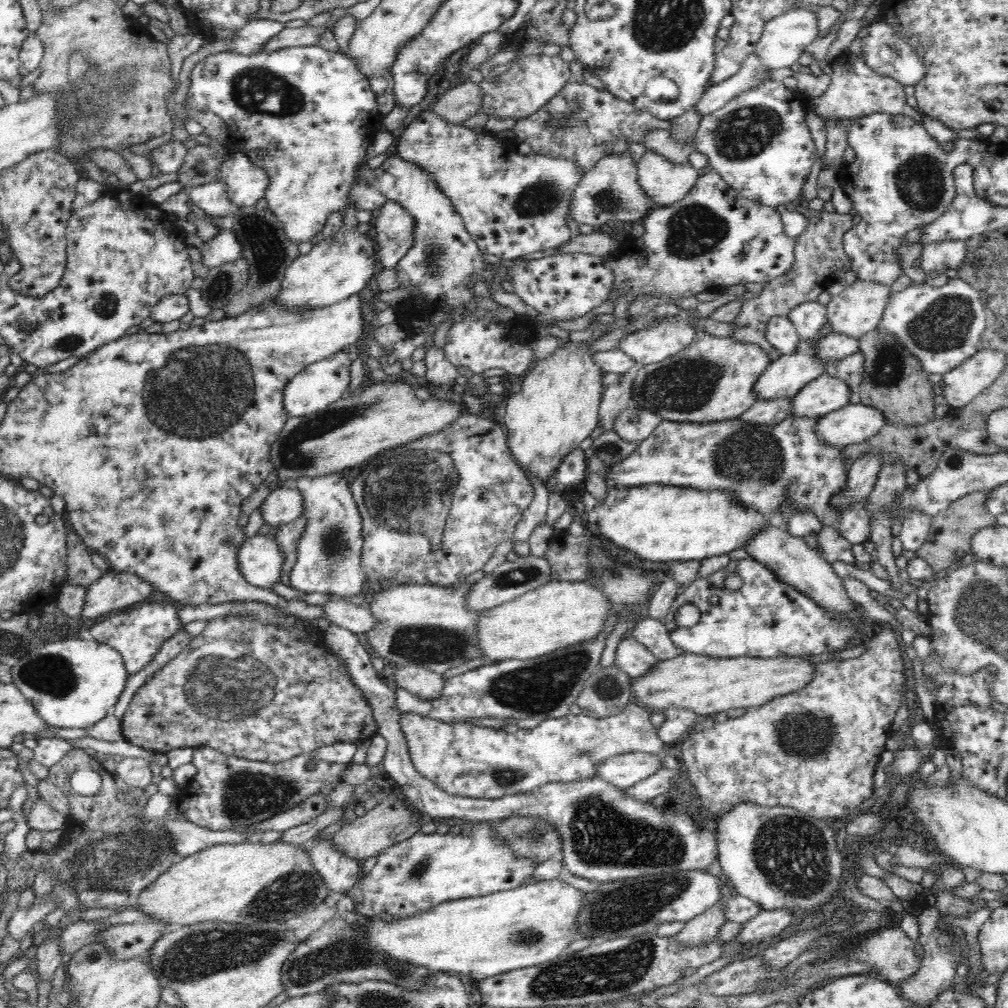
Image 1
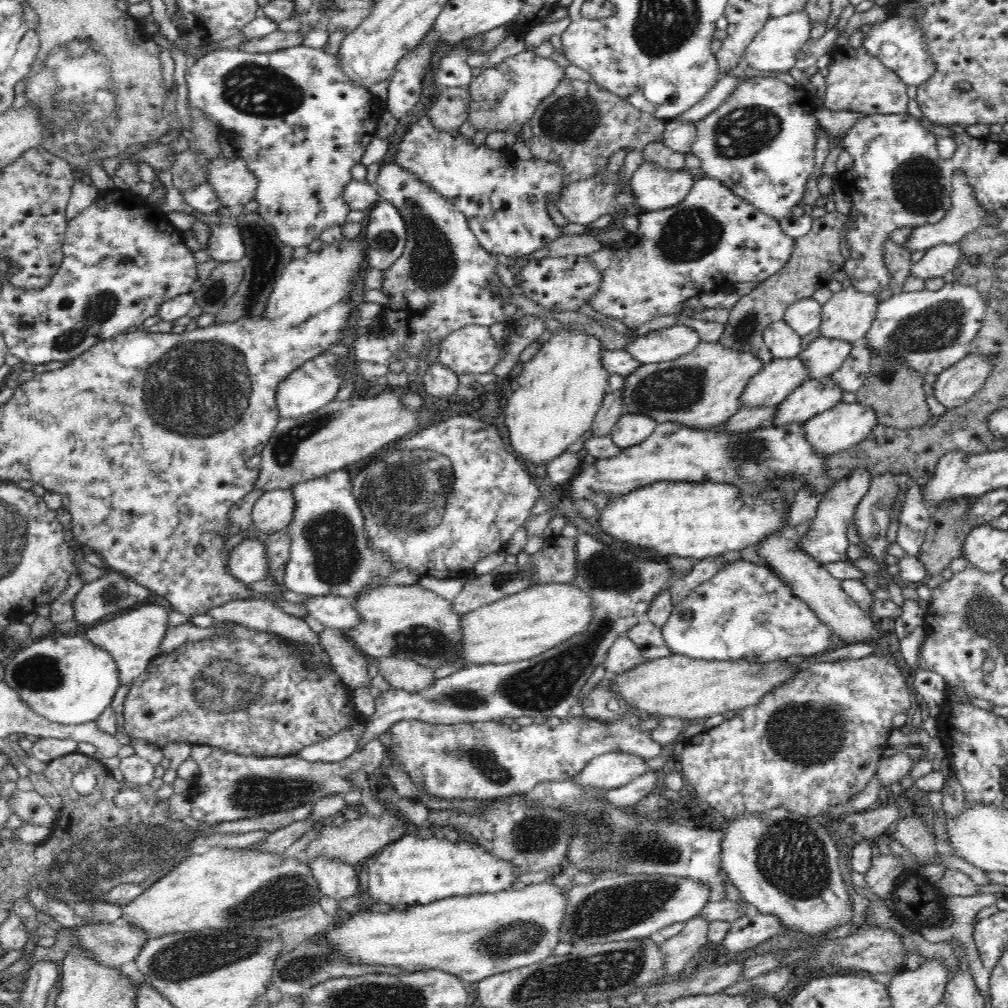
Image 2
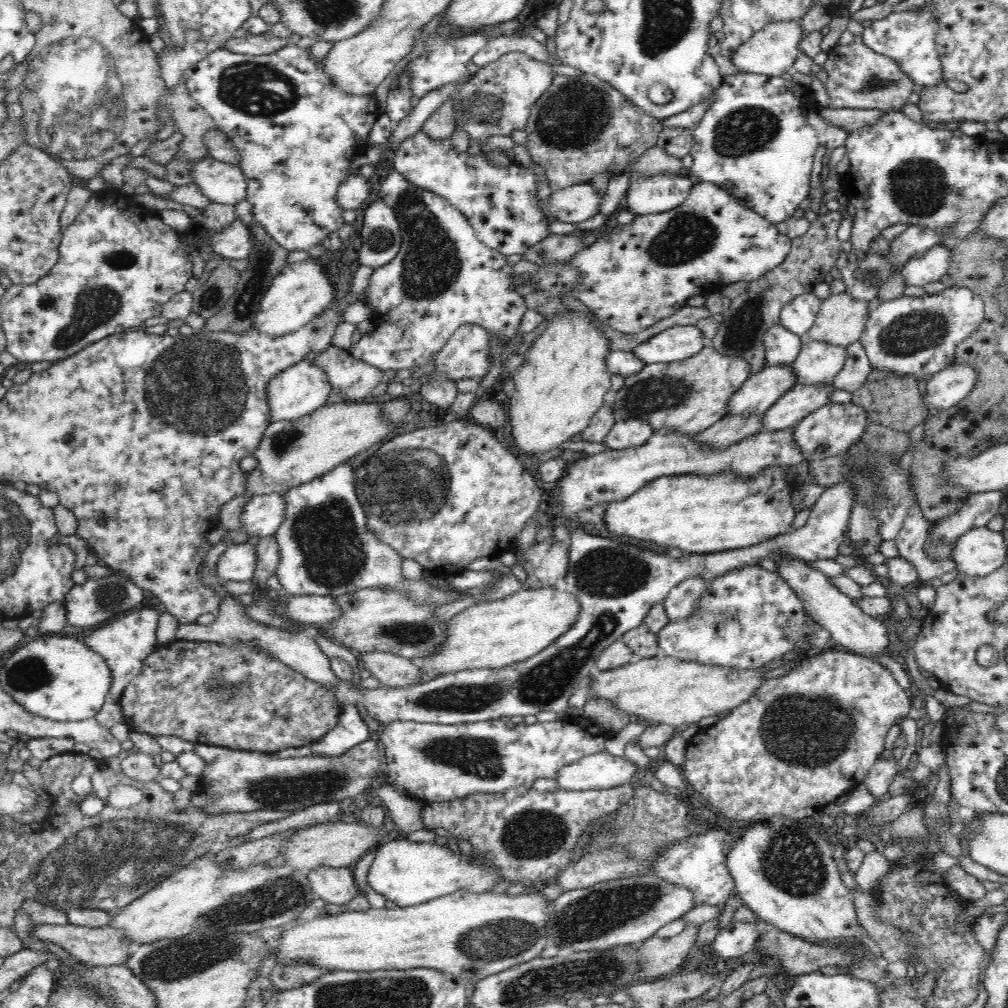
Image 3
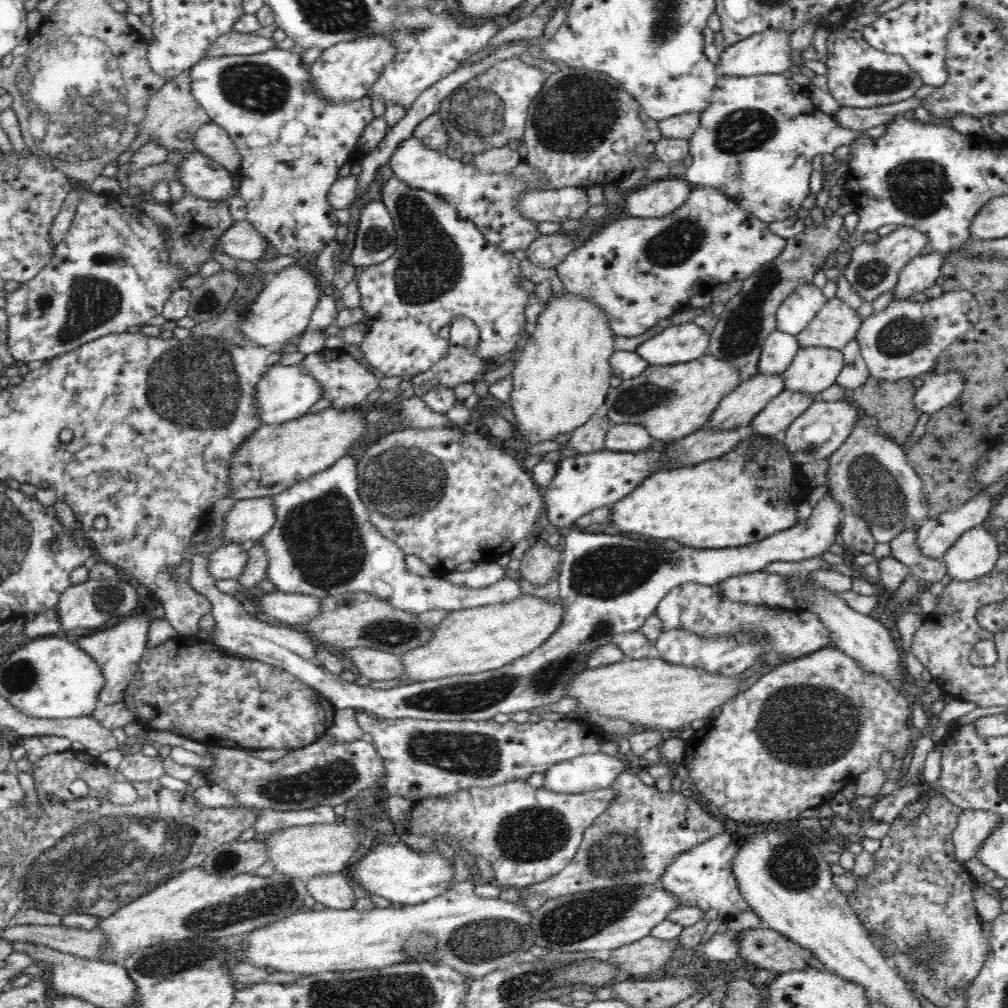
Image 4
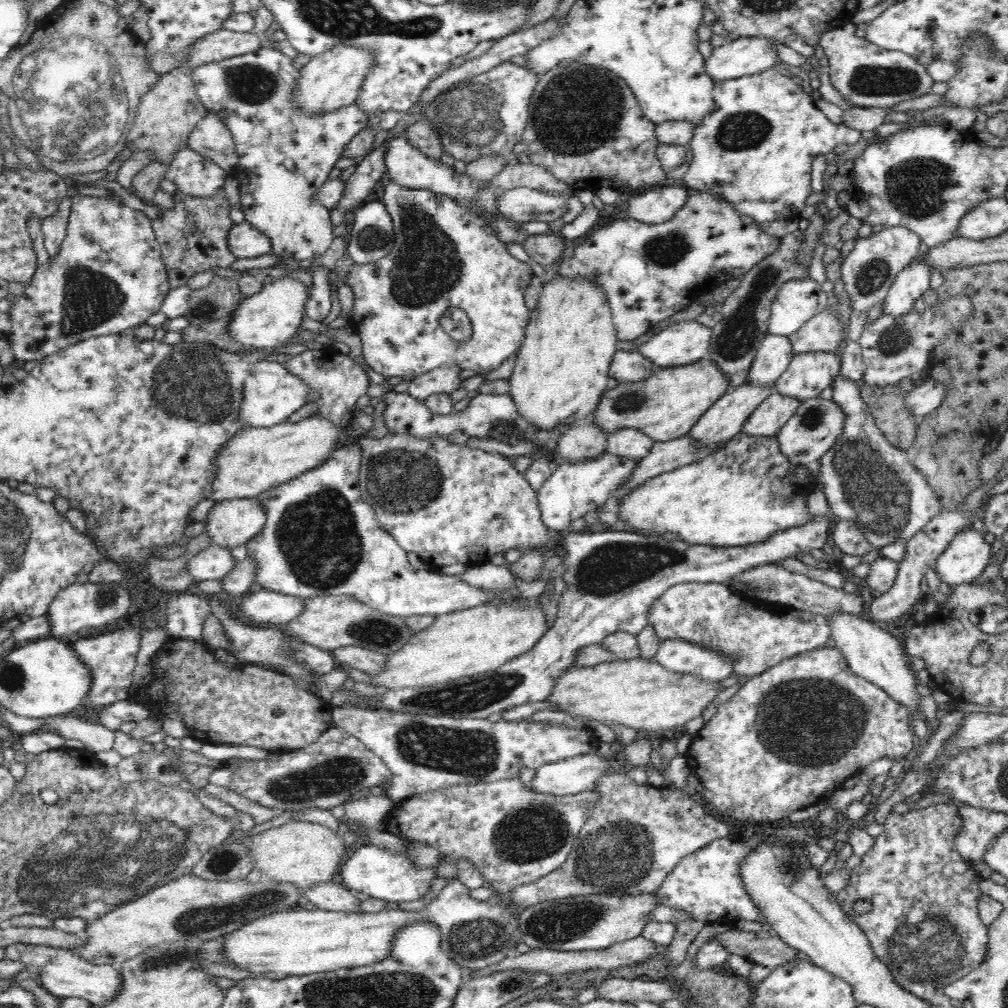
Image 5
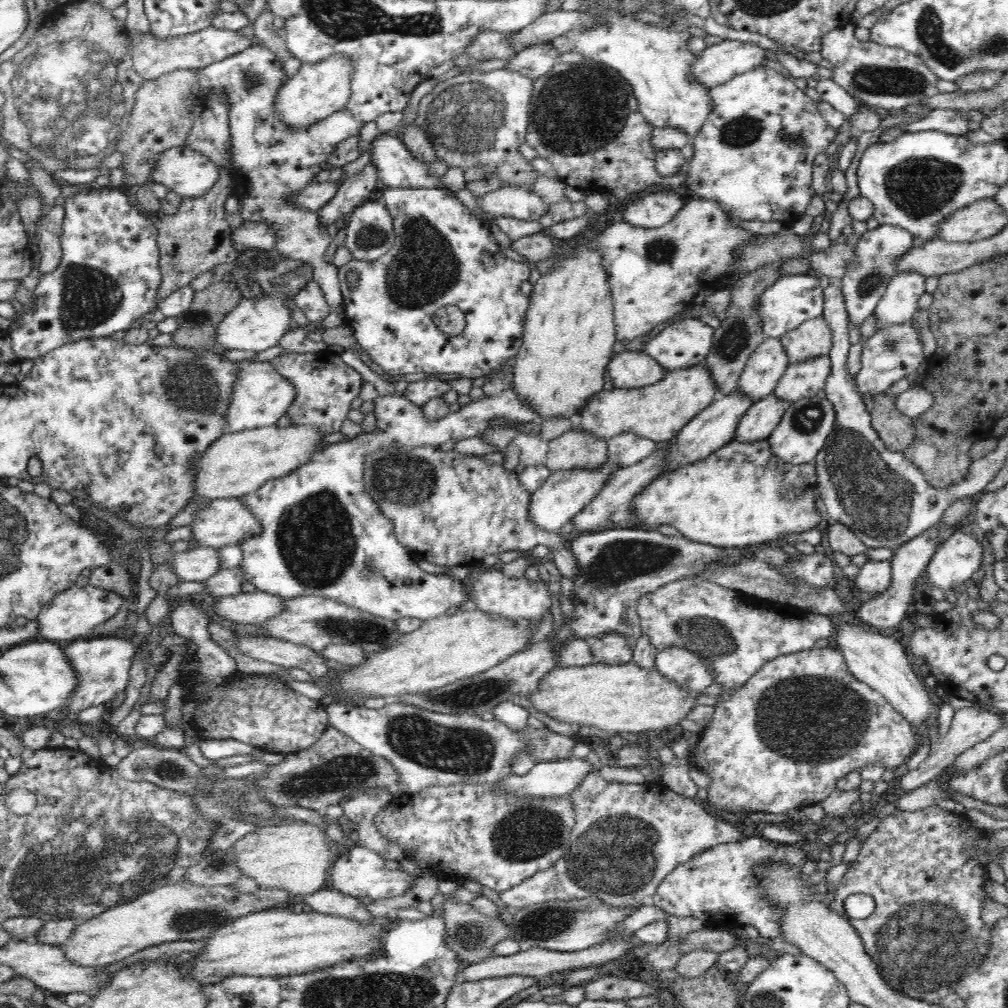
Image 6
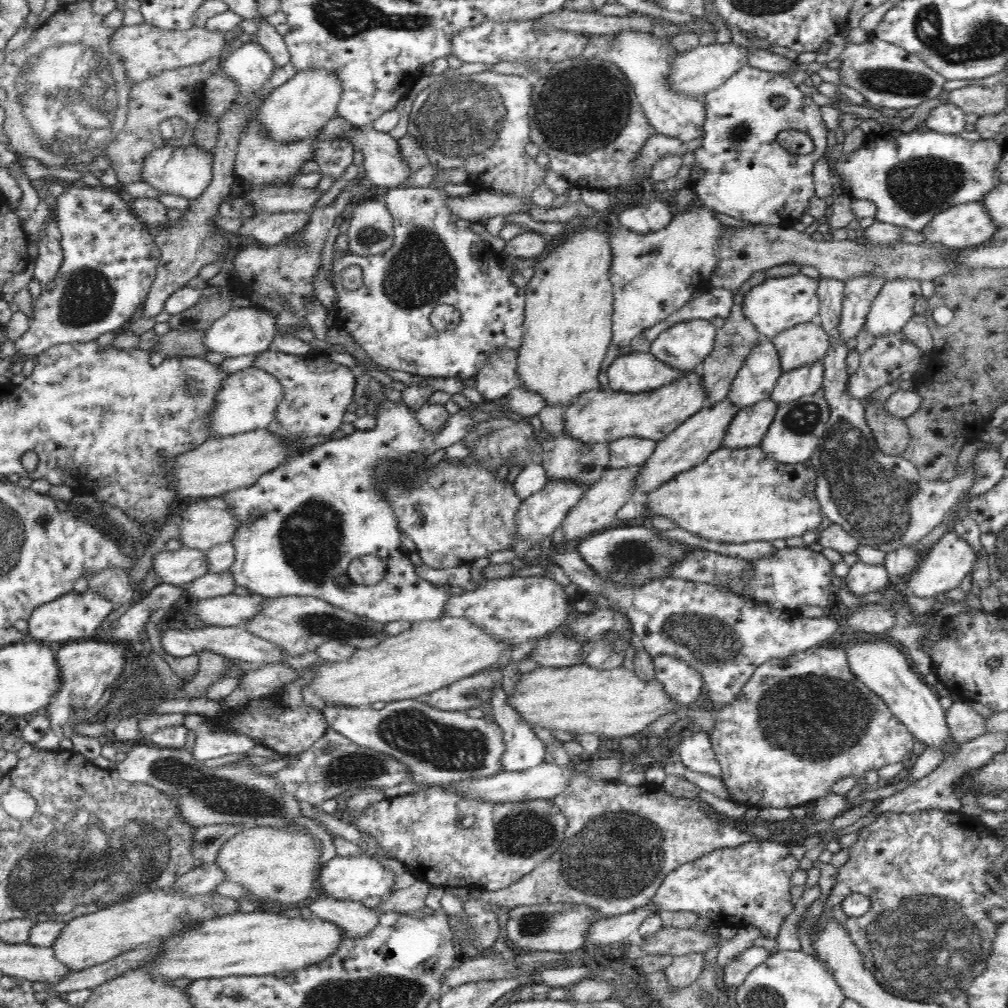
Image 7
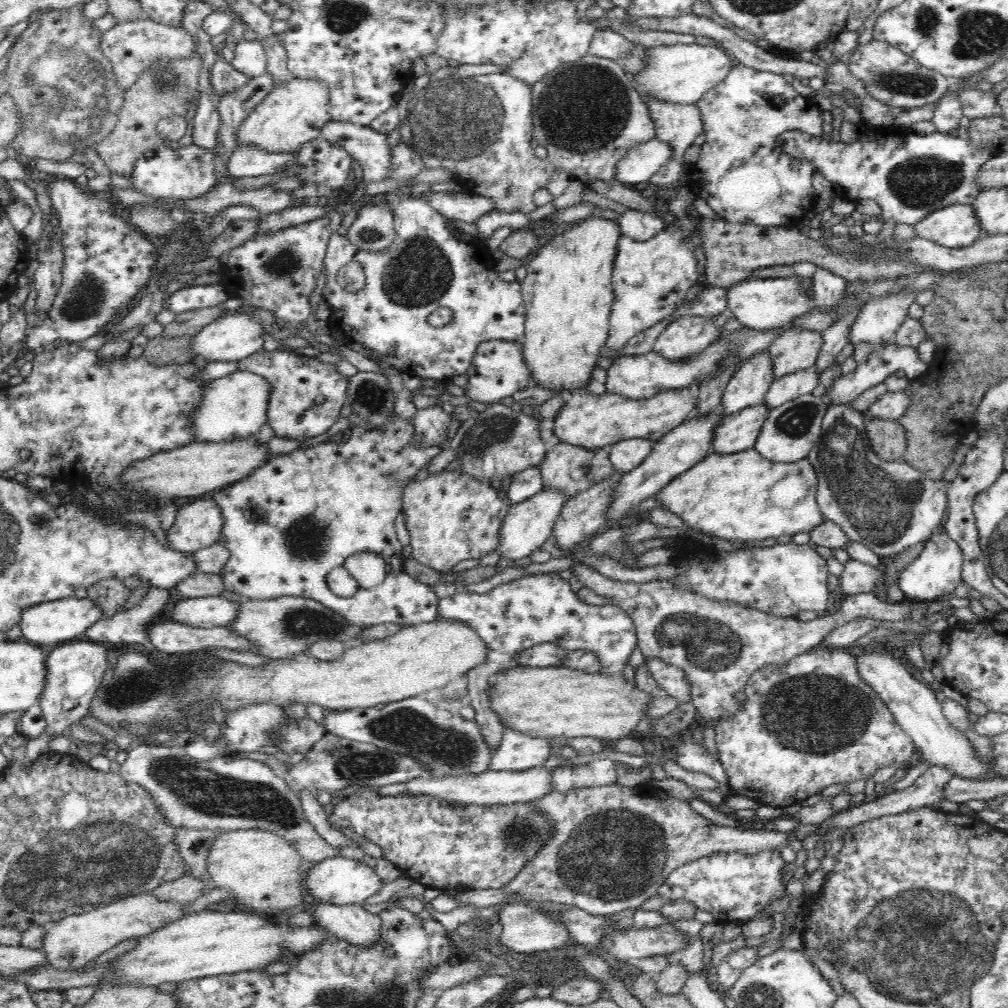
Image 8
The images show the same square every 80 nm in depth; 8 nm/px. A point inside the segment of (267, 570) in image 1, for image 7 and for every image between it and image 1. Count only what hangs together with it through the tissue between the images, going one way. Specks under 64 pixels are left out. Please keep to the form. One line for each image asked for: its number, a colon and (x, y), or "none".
2: (248, 563)
3: (238, 563)
4: (226, 562)
5: (214, 562)
6: (197, 565)
7: (180, 567)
----------
Make an exact copy of all the material, but keep the pictures out of it.

Image 1
Image 2
Image 3
Image 4
Image 5
Image 6
Image 7
Image 8
The images show the same square every 80 nm in depth; 8 nm/px. A point inside the segment of (267, 570) in image 1, for image 7 and for every image between it and image 1. Count only what hangs together with it through the tissue between the images, going one way. Specks under 64 pixels are left out. Please keep to the form. One line for each image asked for: its number, a colon and (x, y), or "none".
2: (248, 563)
3: (238, 563)
4: (226, 562)
5: (214, 562)
6: (197, 565)
7: (180, 567)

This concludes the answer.